• [Bloque de texto]
——

Hoy, los pobladores de la región Sierra son acosados, amenazados, secuestrados y asesinados por grupos delincuenciales. Son utilizados para protestar en contra de la presencia del Ejército, son obligados a hacer retenes y a convertirse en escudos en los enfrentamientos.
Esas personas quieren carreteras, desde luego, pero esas carreteras deben estar pavimentadas de seguridad y certeza de que no habrá levantones, de que no habrá extorsiones, ni asesinatos.
La tarea es urgente. Realmente impostergable.
No hay que equivocarse: no será un trabajo fácil, porque el gobernador electo no tiene una varita mágica, pero sí tiene ideas, recursos y mecanismos eficientes para enfrentar a la delincuencia. Está la esperanza fundada de que cuando asuma su mandato, podrán verse los primeros resultados, pero el proceso de pacificación tardará meses.
Retornar “a las horas serenas” es uno de los mayores retos que ha enfrentado un gobernador desde la Revolución Mexicana cuando combatían mapaches y miembros del ejército constitucionalista, o cuando, por esas desventuras de la incomprensión se enfrentaron Tuxtla y San Cristóbal.
Entonces surgió el canto de paz más potente de esta tierra en voz del poeta José Emilio Grajales con su Himno a Chiapas, que tiene tanta vigencia como aquellos años aciagos de sufrimiento y dolor.
Otro momento de conflicto, pero más de índole nacional, fue el 94, con la aparición del EZLN, y los confrontamientos posteriores de guardias blancas para someter a indígenas y campesinos.
Esos enfrentamientos estuvieron focalizados y no fueron constantes. Es más, muchos han llegado a decir que en este sur profundo no hubo revolución.
Miguel Lisbona, un chiapaneco que tuvo la ocurrencia de nacer en Barcelona, lo ha aclarado con los mejores argumentos: es cierto que en Chiapas no hubo movimientos de tropa, ni enfrentamientos, ni bajas en la magnitud al de otros estados, pero sí vivió y padeció la Revolución.
Es posible que el número de muertos y desaparecidos, producto de la violencia provocada por los cárteles, haya rebasado la cifra por los enfrentamientos en la Revolución.
Por eso la urgencia de la sociedad al reclamar paz y la tranquilidad. La inseguridad no es una ficción inventada por los medios. Es una realidad que se palpa al desplazarse por los caminos de Chiapas y al escuchar los testimonios de nuestros conocidos víctimas de la violencia.
Lo peor: no hay señales de que disminuya, sino que, por el contrario, abarque mayores municipios.
En medio de este desconcierto, tengo la certeza de que Eduardo Ramírez Aguilar impondrá el orden, traerá tranquilidad y la tan esperada paz a Chiapas, pero además avanzará en temas que hoy no parecen urgentes, pero que resultarán vitales en el desarrollo de la entidad, como la construcción de carreteras, de escuelas, de casas de salud y hasta festivales celebratorios del carácter chiapaneco.
Llegará al Gobierno, y lo sabe, no para administrar la rutina, sino para encontrarse con su destino, para hacer historia. Su gestión no admite el fracaso, sino el logro sin titubeos de la paz.

——

(Datos de puntos clave por instancia)
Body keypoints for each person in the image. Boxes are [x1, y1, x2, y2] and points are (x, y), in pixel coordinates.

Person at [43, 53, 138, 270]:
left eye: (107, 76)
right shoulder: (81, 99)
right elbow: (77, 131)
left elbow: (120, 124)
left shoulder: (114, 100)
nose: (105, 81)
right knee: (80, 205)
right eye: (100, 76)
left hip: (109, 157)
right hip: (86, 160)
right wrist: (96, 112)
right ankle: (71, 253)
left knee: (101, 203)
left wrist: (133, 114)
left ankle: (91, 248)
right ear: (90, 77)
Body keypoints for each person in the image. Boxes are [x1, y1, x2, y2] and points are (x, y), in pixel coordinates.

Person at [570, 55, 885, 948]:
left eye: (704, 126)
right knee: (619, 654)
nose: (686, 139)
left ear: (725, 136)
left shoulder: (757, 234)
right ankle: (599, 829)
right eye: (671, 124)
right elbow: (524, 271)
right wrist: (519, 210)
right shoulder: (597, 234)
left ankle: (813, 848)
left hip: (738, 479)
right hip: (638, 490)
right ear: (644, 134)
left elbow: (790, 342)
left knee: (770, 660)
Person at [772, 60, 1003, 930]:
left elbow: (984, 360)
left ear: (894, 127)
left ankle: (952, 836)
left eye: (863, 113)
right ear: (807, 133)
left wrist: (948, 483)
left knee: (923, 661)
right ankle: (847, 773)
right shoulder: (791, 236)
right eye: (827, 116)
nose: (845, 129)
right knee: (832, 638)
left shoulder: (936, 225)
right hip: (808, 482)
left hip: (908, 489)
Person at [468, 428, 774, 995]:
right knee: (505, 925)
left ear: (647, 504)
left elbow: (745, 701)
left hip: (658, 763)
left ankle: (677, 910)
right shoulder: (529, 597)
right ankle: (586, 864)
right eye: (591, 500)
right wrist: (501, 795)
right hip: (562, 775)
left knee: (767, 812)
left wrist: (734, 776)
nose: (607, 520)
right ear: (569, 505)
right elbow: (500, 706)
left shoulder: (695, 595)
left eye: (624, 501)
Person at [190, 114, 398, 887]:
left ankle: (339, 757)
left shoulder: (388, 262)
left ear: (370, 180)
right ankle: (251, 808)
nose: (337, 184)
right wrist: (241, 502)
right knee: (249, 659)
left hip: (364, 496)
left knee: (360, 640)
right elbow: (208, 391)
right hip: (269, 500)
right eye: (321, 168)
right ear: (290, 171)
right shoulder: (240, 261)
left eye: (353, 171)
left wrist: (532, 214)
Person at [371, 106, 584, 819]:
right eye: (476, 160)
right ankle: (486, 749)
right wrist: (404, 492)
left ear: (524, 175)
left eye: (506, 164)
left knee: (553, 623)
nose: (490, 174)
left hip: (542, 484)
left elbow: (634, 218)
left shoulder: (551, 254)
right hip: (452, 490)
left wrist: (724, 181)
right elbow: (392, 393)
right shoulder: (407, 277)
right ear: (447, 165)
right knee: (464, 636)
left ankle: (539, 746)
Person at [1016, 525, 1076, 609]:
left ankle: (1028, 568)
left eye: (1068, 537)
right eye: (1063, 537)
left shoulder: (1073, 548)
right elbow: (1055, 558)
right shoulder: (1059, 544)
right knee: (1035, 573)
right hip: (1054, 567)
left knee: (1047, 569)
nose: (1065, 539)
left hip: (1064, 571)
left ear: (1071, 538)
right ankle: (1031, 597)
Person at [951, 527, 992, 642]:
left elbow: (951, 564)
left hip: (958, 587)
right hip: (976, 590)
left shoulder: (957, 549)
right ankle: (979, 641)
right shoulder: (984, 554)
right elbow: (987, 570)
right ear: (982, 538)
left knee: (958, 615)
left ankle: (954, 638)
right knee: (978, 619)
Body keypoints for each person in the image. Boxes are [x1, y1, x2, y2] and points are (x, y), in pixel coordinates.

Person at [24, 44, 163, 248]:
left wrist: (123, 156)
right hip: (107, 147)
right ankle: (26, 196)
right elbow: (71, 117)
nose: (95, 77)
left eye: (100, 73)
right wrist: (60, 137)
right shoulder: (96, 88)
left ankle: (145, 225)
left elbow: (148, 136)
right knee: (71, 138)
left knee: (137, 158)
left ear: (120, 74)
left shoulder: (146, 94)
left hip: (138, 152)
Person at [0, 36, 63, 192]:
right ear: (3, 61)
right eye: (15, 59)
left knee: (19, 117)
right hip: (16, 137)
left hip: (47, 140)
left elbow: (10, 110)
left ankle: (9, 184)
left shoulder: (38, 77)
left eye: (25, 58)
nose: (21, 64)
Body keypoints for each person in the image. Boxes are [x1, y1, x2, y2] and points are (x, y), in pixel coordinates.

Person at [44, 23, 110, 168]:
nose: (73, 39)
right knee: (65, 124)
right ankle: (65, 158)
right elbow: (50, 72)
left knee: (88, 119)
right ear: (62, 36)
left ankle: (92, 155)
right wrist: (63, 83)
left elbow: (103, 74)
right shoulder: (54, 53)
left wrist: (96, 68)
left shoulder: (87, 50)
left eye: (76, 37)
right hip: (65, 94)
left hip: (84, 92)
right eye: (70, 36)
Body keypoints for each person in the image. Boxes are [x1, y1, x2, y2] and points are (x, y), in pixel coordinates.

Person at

——

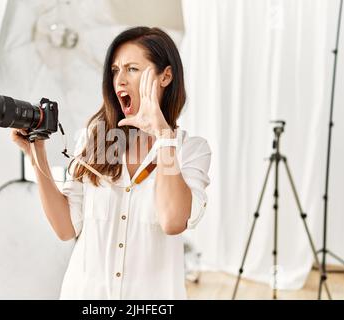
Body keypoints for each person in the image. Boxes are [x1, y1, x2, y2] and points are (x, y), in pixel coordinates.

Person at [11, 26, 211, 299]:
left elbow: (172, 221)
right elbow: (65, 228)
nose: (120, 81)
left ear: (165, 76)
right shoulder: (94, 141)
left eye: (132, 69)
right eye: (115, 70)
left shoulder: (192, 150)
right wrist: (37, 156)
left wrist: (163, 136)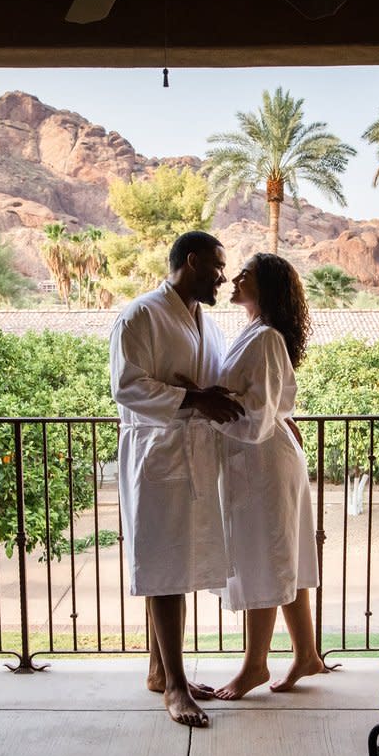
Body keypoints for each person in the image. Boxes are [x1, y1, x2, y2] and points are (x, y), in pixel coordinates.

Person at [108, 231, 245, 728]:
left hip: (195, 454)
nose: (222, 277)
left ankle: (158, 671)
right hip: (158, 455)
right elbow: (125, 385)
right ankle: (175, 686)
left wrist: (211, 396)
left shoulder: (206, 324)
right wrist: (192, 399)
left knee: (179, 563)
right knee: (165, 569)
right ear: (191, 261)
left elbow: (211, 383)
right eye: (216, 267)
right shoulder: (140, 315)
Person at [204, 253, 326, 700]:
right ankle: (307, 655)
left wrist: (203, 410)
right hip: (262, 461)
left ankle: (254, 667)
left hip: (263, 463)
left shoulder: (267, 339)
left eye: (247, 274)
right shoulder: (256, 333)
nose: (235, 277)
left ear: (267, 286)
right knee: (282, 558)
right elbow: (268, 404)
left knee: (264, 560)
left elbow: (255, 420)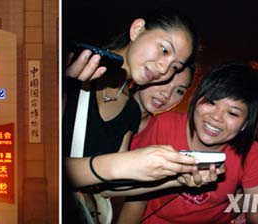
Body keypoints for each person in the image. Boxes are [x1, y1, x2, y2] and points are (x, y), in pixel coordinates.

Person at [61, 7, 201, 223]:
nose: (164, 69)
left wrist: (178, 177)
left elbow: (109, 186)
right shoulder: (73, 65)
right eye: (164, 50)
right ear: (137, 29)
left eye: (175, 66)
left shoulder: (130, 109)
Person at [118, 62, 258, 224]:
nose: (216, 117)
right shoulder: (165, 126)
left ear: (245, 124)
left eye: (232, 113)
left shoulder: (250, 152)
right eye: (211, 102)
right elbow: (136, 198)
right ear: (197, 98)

——

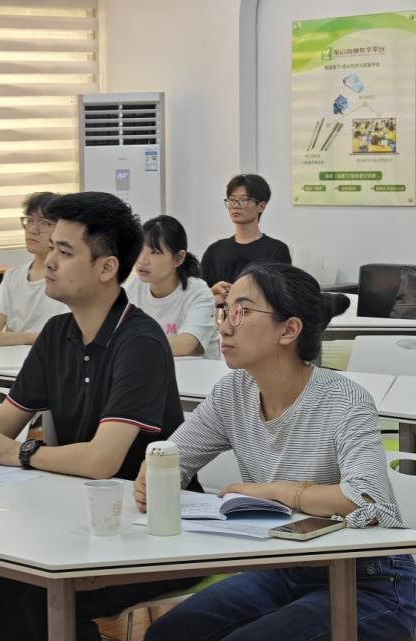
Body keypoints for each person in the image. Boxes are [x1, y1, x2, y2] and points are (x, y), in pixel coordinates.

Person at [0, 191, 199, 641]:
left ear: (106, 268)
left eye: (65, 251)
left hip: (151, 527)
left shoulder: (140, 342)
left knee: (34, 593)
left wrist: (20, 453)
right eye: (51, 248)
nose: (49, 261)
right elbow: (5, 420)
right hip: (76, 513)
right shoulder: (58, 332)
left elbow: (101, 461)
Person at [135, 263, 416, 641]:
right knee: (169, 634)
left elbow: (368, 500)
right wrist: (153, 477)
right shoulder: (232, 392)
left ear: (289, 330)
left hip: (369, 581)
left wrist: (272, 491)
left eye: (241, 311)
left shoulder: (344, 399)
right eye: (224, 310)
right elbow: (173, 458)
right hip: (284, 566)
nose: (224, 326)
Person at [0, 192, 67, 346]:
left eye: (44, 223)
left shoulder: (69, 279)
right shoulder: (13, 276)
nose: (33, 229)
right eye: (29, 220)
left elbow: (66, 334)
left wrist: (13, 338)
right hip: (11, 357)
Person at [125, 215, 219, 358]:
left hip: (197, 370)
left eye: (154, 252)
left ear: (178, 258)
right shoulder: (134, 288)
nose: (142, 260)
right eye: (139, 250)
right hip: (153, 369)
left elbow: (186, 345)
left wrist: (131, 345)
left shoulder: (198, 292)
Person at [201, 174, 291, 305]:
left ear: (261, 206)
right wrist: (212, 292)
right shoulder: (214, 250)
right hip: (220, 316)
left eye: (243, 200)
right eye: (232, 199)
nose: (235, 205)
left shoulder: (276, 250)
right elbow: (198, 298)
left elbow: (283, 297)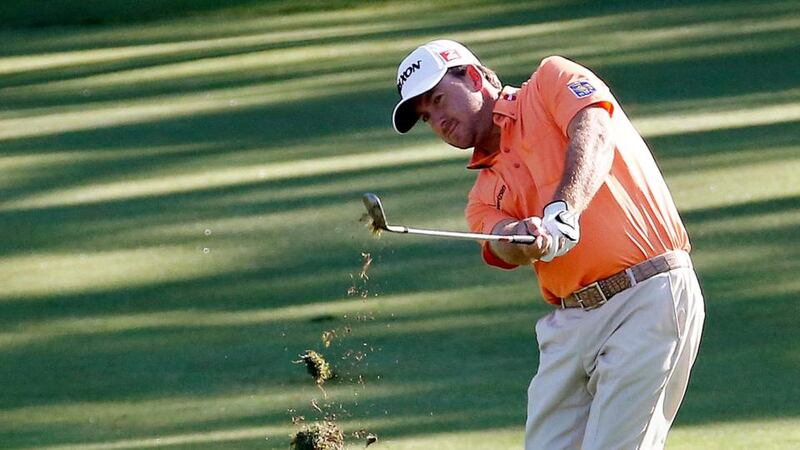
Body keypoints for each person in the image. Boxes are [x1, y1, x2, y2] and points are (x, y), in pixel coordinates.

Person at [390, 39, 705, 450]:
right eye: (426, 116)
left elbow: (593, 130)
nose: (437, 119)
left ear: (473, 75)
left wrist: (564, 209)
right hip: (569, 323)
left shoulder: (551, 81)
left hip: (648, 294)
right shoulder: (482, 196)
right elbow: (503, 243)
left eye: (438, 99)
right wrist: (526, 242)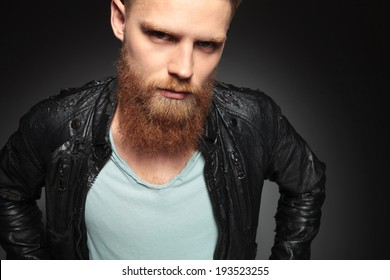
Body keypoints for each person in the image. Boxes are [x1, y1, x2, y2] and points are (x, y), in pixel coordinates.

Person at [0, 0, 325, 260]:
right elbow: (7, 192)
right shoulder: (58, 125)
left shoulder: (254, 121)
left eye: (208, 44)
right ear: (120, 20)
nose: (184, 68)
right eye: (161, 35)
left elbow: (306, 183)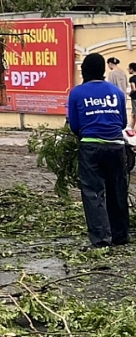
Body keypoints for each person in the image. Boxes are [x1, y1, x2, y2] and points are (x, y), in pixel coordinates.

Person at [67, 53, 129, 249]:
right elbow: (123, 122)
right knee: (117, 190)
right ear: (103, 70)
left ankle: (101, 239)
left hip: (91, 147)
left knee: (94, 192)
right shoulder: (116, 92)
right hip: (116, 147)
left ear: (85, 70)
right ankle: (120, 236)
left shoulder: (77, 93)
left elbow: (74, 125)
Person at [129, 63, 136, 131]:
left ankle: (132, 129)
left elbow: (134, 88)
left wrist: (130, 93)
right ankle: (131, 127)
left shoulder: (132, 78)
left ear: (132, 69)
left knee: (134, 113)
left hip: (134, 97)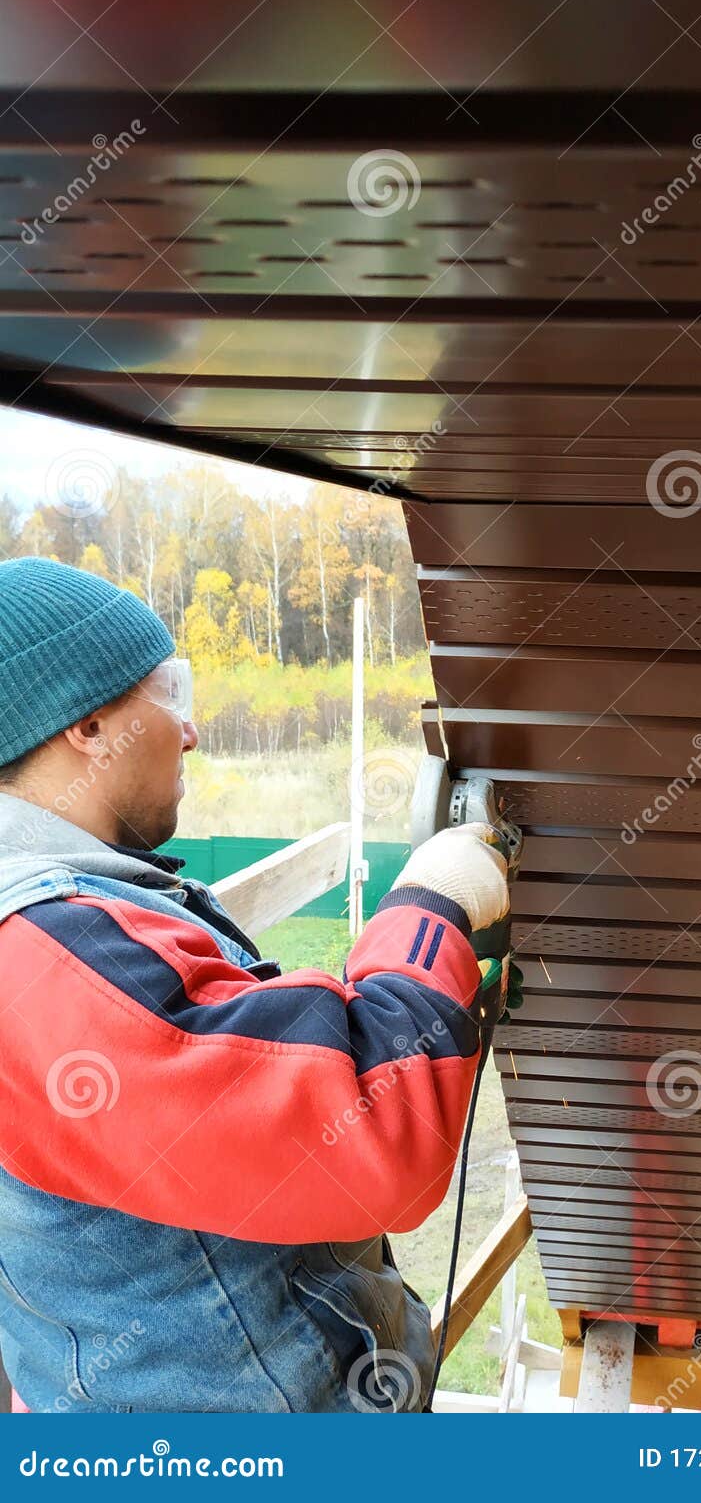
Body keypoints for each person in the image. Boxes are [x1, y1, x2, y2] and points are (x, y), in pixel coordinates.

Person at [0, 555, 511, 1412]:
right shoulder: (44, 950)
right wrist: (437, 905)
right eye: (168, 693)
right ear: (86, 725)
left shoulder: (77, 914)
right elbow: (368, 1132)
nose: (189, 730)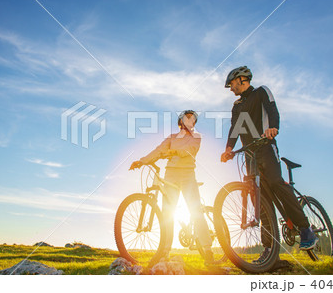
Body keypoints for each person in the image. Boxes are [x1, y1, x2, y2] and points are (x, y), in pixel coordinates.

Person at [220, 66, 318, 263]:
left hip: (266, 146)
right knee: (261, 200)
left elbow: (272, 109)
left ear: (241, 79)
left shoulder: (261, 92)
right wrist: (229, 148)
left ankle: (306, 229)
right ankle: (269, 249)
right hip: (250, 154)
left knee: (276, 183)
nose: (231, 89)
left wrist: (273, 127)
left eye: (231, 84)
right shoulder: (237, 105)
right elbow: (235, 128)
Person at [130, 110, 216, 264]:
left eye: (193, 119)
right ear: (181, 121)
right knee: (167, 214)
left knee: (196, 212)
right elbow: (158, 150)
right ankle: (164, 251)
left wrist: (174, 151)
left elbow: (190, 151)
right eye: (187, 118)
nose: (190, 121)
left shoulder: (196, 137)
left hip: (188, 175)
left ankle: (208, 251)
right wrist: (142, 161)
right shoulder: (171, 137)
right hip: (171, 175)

——

• [Trabajo requerido]
**a.** Transcribe del texto sobre la inseguridad en Chiapas el fragmento que empieza en las palabras "Esos enfrentamientos estuvieron" y termina después de "de la violencia.".
**b.** Según el texto sobre la inseguridad en Chiapas, ¿qué poeta escribió el Himno a Chiapas?

• [Sección de respuestas]
**a.**
Esos enfrentamientos estuvieron focalizados y no fueron constantes. Es más, muchos han llegado a decir que en este sur profundo no hubo revolución.
Miguel Lisbona, un chiapaneco que tuvo la ocurrencia de nacer en Barcelona, lo ha aclarado con los mejores argumentos: es cierto que en Chiapas no hubo movimientos de tropa, ni enfrentamientos, ni bajas en la magnitud al de otros estados, pero sí vivió y padeció la Revolución.
Es posible que el número de muertos y desaparecidos, producto de la violencia provocada por los cárteles, haya rebasado la cifra por los enfrentamientos en la Revolución.
Por eso la urgencia de la sociedad al reclamar paz y la tranquilidad. La inseguridad no es una ficción inventada por los medios. Es una realidad que se palpa al desplazarse por los caminos de Chiapas y al escuchar los testimonios de nuestros conocidos víctimas de la violencia.

**b.** El poeta José Emilio Grajales.